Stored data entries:
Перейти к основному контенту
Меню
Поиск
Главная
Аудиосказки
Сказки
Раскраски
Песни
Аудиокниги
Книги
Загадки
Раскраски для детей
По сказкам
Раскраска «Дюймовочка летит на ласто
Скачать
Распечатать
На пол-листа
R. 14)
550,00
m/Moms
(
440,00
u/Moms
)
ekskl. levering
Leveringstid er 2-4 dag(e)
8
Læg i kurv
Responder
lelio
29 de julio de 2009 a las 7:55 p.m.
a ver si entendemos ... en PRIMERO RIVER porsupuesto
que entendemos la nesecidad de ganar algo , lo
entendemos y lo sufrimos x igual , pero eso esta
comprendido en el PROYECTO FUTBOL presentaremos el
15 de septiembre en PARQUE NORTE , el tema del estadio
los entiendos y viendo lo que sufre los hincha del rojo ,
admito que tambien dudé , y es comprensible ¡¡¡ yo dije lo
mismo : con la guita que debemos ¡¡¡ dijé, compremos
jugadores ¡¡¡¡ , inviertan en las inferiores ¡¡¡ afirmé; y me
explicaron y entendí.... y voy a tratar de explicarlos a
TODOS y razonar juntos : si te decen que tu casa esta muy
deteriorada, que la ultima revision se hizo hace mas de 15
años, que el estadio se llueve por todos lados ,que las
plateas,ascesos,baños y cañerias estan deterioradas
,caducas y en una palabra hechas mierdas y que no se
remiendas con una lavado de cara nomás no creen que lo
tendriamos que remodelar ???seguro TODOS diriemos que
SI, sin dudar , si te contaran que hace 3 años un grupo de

**TASK OBJECTIVE**: Return, from the data, each line that has the word "entendemos" in it.

**EXERCISE ANSWER**:
a ver si entendemos ... en PRIMERO RIVER porsupuesto
que entendemos la nesecidad de ganar algo , lo
entendemos y lo sufrimos x igual , pero eso esta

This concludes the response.